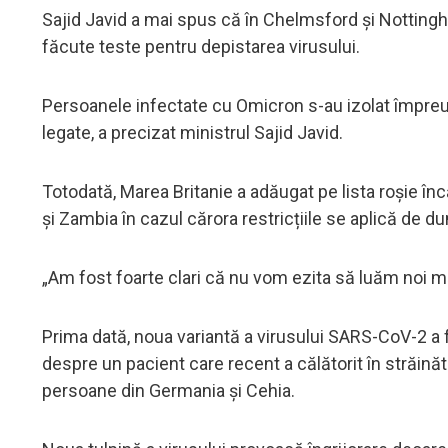
Sajid Javid a mai spus că în Chelmsford și Nottingh
făcute teste pentru depistarea virusului.
Persoanele infectate cu Omicron s-au izolat împreu
legate, a precizat ministrul Sajid Javid.
Totodată, Marea Britanie a adăugat pe lista roșie în
și Zambia în cazul cărora restricțiile se aplică de dum
„Am fost foarte clari că nu vom ezita să luăm noi mă
Prima dată, noua variantă a virusului SARS-CoV-2 a f
despre un pacient care recent a călătorit în străinăt
persoane din Germania și Cehia.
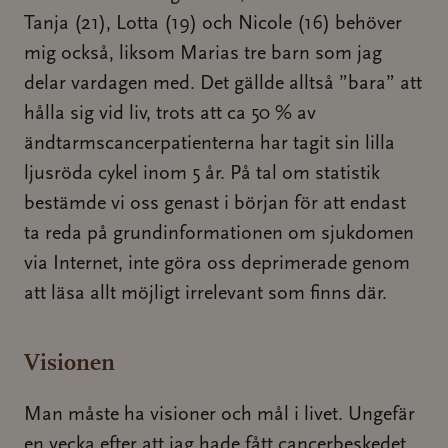
Tanja (21), Lotta (19) och Nicole (16) behöver
mig också, liksom Marias tre barn som jag
delar vardagen med. Det gällde alltså ”bara” att
hålla sig vid liv, trots att ca 50 % av
ändtarmscancerpatienterna har tagit sin lilla
ljusröda cykel inom 5 år. På tal om statistik
bestämde vi oss genast i början för att endast
ta reda på grundinformationen om sjukdomen
via Internet, inte göra oss deprimerade genom
att läsa allt möjligt irrelevant som finns där.
Visionen
Man måste ha visioner och mål i livet. Ungefär
en vecka efter att jag hade fått cancerbeskedet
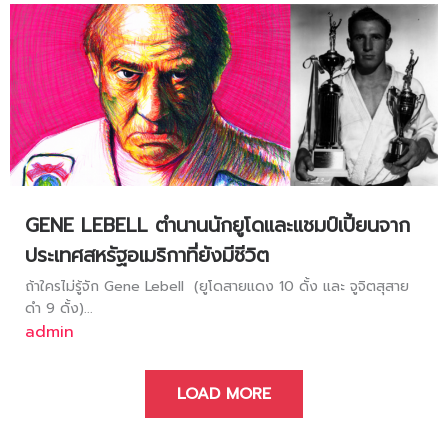
GENE LEBELL ตำนานนักยูโดและแชมป์เปี้ยนจาก
ประเทศสหรัฐอเมริกาที่ยังมีชีวิต
ถ้าใครไม่รู้จัก Gene Lebell (ยูโดสายแดง 10 ดั้ง และ จูจิตสุสาย
ดำ 9 ดั้ง)...
admin
LOAD MORE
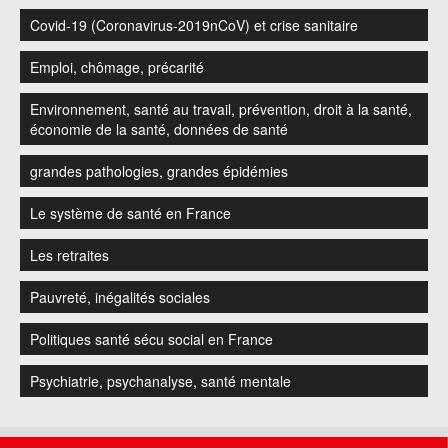
Covid-19 (Coronavirus-2019nCoV) et crise sanitaire
Emploi, chômage, précarité
Environnement, santé au travail, prévention, droit à la santé,
économie de la santé, données de santé
grandes pathologies, grandes épidémies
Le système de santé en France
Les retraites
Pauvreté, inégalités sociales
Politiques santé sécu social en France
Psychiatrie, psychanalyse, santé mentale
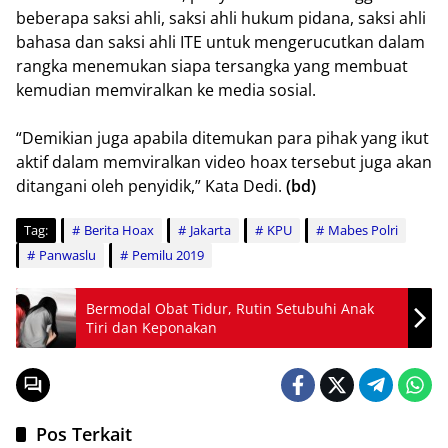
beberapa saksi ahli, saksi ahli hukum pidana, saksi ahli
bahasa dan saksi ahli ITE untuk mengerucutkan dalam
rangka menemukan siapa tersangka yang membuat
kemudian memviralkan ke media sosial.
“Demikian juga apabila ditemukan para pihak yang ikut
aktif dalam memviralkan video hoax tersebut juga akan
ditangani oleh penyidik,” Kata Dedi.
(bd)
Tag:
Berita Hoax
Jakarta
KPU
Mabes Polri
Panwaslu
Pemilu 2019
Bermodal Obat Tidur, Rutin Setubuhi Anak
Tiri dan Keponakan
Pos Terkait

◆ Task goal:
Set down the data exactly as it appears, without any images.

◆ Output for this task:
Sajid Javid a mai spus că în Chelmsford și Nottingh
făcute teste pentru depistarea virusului.
Persoanele infectate cu Omicron s-au izolat împreu
legate, a precizat ministrul Sajid Javid.
Totodată, Marea Britanie a adăugat pe lista roșie în
și Zambia în cazul cărora restricțiile se aplică de dum
„Am fost foarte clari că nu vom ezita să luăm noi mă
Prima dată, noua variantă a virusului SARS-CoV-2 a f
despre un pacient care recent a călătorit în străinăt
persoane din Germania și Cehia.
Tanja (21), Lotta (19) och Nicole (16) behöver
mig också, liksom Marias tre barn som jag
delar vardagen med. Det gällde alltså ”bara” att
hålla sig vid liv, trots att ca 50 % av
ändtarmscancerpatienterna har tagit sin lilla
ljusröda cykel inom 5 år. På tal om statistik
bestämde vi oss genast i början för att endast
ta reda på grundinformationen om sjukdomen
via Internet, inte göra oss deprimerade genom
att läsa allt möjligt irrelevant som finns där.
Visionen
Man måste ha visioner och mål i livet. Ungefär
en vecka efter att jag hade fått cancerbeskedet
GENE LEBELL ตำนานนักยูโดและแชมป์เปี้ยนจาก
ประเทศสหรัฐอเมริกาที่ยังมีชีวิต
ถ้าใครไม่รู้จัก Gene Lebell (ยูโดสายแดง 10 ดั้ง และ จูจิตสุสาย
ดำ 9 ดั้ง)...
admin
LOAD MORE
Covid-19 (Coronavirus-2019nCoV) et crise sanitaire
Emploi, chômage, précarité
Environnement, santé au travail, prévention, droit à la santé,
économie de la santé, données de santé
grandes pathologies, grandes épidémies
Le système de santé en France
Les retraites
Pauvreté, inégalités sociales
Politiques santé sécu social en France
Psychiatrie, psychanalyse, santé mentale
beberapa saksi ahli, saksi ahli hukum pidana, saksi ahli
bahasa dan saksi ahli ITE untuk mengerucutkan dalam
rangka menemukan siapa tersangka yang membuat
kemudian memviralkan ke media sosial.
“Demikian juga apabila ditemukan para pihak yang ikut
aktif dalam memviralkan video hoax tersebut juga akan
ditangani oleh penyidik,” Kata Dedi.
(bd)
Tag:
Berita Hoax
Jakarta
KPU
Mabes Polri
Panwaslu
Pemilu 2019
Bermodal Obat Tidur, Rutin Setubuhi Anak
Tiri dan Keponakan
Pos Terkait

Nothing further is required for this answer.